Tutto questo non sarebbe stato possibile senza la collaborazione di Laura Pagliantini, persona indispensabile nella gestione di questo scavo in particolare ma necessaria nella progettazione delle attività culturali in generale di Portoferraio e dell’Isola, coadiuvata dal brillante ingegno di Edoardo Vanni. Accanto a loro stanno crescendo giovani persone diverse per carattere e competenze ma molto brave: la senese Valeria Izzo, le siciliane Cristina Longo e Chiara Mendolia, le calabresi Federica Persampieri, Noemi Liguori, Maria Teresa Sgromo, la campana Egle Mereu, il tarantino Mario Pagnottella (fin qui tutti studenti della Università di Siena), la pisana Caterina Guidi e il padovano Alessandro Bertin. In altri anni abbiamo avuto altre presenze italiane ma il tratto originale di quest’anno è rappresentato dalla presenza del ricercatore spagnolo Oscar Bonilla Santander e dalle studentesse polacche Weronika Novacka e Monika Muszczynska.
Una delle cose più belle di questa campagna è stata la partecipazione attiva degli studenti liceali, nell’ambito della Alternanza Scuola/Lavoro. E’ vero che questo dispositivo, nel suo complesso, è mal concepito e peggio fatto ma nel caso in specie possiamo dire di avere visto all’opera una serie di intelligenze collettive che hanno permesso di sviluppare una significativa sinergia.
Ringrazio, in particolare, gli alunni della Prof. Giusi Vago, bravissimi.
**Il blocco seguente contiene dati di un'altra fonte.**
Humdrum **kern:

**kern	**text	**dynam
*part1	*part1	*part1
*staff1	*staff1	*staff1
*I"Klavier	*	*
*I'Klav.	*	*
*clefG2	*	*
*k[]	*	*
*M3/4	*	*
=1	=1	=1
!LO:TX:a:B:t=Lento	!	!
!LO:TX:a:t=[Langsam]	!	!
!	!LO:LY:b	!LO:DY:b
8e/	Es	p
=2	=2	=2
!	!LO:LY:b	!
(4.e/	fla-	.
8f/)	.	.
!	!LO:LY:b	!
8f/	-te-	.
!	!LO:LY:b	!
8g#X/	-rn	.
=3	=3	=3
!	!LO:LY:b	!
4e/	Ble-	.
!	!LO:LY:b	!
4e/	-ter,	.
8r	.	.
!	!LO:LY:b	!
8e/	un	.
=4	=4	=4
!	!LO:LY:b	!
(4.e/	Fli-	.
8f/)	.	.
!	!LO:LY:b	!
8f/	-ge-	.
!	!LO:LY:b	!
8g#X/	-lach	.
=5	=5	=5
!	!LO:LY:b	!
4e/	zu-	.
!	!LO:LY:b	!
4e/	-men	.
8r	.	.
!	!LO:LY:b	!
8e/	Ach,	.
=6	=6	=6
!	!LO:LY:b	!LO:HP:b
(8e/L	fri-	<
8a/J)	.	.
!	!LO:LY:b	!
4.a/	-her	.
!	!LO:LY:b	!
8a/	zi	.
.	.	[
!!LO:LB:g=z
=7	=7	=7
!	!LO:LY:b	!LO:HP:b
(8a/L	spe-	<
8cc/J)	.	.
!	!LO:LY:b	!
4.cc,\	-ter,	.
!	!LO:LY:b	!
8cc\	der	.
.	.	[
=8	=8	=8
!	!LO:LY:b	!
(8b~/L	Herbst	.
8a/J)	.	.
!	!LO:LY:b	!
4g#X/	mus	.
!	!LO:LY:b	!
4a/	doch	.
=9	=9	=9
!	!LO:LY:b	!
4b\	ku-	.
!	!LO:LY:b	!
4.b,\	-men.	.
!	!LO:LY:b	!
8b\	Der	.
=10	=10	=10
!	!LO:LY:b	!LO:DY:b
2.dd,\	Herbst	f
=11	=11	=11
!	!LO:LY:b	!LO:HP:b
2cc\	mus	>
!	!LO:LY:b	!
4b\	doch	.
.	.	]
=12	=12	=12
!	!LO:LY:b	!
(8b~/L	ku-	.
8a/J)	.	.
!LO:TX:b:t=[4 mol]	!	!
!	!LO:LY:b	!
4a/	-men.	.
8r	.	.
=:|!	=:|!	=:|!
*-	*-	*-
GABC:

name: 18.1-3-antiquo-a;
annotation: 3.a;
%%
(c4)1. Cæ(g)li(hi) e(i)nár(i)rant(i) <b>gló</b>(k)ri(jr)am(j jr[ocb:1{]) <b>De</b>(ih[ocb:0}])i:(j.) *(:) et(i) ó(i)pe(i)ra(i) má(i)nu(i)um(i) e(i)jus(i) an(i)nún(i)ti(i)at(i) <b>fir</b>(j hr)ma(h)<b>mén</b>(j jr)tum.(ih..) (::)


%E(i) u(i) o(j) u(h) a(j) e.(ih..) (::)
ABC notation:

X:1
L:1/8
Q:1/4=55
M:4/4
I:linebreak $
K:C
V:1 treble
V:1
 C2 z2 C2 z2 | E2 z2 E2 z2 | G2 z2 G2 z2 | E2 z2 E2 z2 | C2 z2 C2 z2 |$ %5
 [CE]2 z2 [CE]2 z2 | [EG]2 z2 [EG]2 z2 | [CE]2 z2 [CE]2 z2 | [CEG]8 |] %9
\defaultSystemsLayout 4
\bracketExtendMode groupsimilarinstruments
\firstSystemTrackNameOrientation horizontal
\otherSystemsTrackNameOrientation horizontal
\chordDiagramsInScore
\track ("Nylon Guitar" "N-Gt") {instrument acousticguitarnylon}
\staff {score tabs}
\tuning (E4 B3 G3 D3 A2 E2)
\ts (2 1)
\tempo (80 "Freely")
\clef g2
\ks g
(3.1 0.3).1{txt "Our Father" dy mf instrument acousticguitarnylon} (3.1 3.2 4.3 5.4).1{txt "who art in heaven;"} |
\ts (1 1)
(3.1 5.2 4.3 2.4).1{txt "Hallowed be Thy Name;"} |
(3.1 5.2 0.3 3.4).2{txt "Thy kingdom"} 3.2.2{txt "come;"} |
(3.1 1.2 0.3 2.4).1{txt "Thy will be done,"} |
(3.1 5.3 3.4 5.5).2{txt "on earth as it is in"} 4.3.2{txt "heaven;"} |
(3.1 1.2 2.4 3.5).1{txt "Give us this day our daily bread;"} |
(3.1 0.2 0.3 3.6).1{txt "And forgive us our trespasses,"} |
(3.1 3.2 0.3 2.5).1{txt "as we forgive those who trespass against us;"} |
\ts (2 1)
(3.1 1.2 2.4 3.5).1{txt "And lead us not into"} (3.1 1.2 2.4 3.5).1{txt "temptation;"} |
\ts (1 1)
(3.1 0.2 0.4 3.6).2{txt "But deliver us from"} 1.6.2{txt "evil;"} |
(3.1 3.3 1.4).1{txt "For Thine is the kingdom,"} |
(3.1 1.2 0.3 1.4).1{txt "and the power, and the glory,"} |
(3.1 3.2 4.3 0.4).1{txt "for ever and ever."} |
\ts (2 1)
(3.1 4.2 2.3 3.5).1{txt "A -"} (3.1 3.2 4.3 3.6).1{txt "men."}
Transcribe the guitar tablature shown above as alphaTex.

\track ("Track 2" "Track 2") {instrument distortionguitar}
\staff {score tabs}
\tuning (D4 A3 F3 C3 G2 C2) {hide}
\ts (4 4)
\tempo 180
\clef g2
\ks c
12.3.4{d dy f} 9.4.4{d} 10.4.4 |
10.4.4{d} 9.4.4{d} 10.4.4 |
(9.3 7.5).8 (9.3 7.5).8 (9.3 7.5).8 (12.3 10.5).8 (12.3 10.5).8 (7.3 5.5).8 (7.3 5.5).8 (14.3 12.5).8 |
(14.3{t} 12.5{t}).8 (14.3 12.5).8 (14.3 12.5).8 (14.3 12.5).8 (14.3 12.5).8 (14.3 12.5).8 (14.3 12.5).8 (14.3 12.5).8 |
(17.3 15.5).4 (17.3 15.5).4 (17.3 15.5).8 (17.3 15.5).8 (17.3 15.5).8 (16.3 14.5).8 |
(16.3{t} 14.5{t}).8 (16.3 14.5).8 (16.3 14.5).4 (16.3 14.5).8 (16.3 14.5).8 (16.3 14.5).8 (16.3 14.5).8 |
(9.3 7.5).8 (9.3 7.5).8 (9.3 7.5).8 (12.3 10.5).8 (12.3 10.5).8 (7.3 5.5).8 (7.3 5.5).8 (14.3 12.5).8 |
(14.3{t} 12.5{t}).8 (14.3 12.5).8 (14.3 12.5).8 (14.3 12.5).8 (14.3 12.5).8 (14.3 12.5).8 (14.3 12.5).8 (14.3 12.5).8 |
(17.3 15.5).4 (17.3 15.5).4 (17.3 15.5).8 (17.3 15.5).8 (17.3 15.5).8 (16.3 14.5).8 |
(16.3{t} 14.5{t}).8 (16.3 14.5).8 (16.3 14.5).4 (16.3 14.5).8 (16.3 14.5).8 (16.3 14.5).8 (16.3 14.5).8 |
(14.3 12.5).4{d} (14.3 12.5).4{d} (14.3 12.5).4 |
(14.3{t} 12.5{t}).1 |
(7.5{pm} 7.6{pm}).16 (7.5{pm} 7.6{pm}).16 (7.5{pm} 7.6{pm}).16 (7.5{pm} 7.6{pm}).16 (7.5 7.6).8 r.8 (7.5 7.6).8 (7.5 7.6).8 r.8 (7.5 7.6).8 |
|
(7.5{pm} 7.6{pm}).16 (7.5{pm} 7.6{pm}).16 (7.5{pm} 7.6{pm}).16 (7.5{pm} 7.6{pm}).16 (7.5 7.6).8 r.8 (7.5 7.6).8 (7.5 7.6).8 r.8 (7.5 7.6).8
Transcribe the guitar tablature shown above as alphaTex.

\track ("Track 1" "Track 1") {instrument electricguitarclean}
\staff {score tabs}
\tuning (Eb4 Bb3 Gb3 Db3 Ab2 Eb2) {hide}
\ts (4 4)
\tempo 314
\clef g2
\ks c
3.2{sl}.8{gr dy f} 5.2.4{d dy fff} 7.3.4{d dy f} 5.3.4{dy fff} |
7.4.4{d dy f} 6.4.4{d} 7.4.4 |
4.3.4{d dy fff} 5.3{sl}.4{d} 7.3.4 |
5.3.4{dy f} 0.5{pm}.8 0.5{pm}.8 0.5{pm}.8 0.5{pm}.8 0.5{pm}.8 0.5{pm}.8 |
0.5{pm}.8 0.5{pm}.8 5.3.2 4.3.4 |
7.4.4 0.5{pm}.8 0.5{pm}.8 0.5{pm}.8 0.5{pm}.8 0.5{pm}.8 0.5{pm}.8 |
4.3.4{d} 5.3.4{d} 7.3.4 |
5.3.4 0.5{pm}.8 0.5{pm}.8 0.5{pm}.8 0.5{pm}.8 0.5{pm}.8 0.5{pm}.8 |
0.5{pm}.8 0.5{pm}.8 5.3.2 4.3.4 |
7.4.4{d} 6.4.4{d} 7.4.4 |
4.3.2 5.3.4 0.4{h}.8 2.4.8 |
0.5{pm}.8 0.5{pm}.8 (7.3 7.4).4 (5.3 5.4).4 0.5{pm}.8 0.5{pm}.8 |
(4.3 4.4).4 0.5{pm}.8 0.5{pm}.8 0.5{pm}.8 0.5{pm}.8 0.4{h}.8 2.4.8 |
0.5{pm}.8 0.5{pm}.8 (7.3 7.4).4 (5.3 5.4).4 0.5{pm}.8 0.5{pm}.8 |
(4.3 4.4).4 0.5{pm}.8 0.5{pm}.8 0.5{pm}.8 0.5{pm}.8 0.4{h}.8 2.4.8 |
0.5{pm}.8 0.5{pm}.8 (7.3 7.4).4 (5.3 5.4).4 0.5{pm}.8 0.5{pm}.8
Ringrazio i compagni di strada di sempre: Marco Benvenuti, Alessandro Corretti, Cecilia Pacini di Italia Nostra, Rossana Galletti di Accademia della Cucina, Valter Giuliani di Elbataste e il vitivinicoltore e amico Antonio Arrighi.
Ringrazio Paolo Gasparri, che, oltre ad essere proprietario del terreno, è anche custode della conservazione di una piccola ma sempre più importante parte della rada di Portoferraio.
Ringrazio il Comune di Portoferraio e il vicesindaco Roberto Marini, per il sostegno e per la concessione dell’indispensabile servizio mensa.
Vi sono, poi, tutta una serie di donatori privati, che ringrazierò successivamente.
Noi stiamo già preparando San Giovanni 2018. Ci saremo anche il prossimo anno. Intanto, rimettiamo a posto la documentazione e le idee e formuliamo altre ipotesi e altre congetture.
Qualcuno dirà: ipotesi, congetture, ma questi cambiano idea ogni tre per due. Non è proprio così. Molti punti sono fermi fin dagli inizi di questa impresa (i proprietari, la cronologia iniziale, il paesaggio agrario). Altri punti crescono e si evolvono intrinsecamente e in relazione ai fattori esterni. Ma così è la vita e solo i dinosauri non si evolvono: tant’è che, a parte i coccodrilli e gli squali, si sono estinti.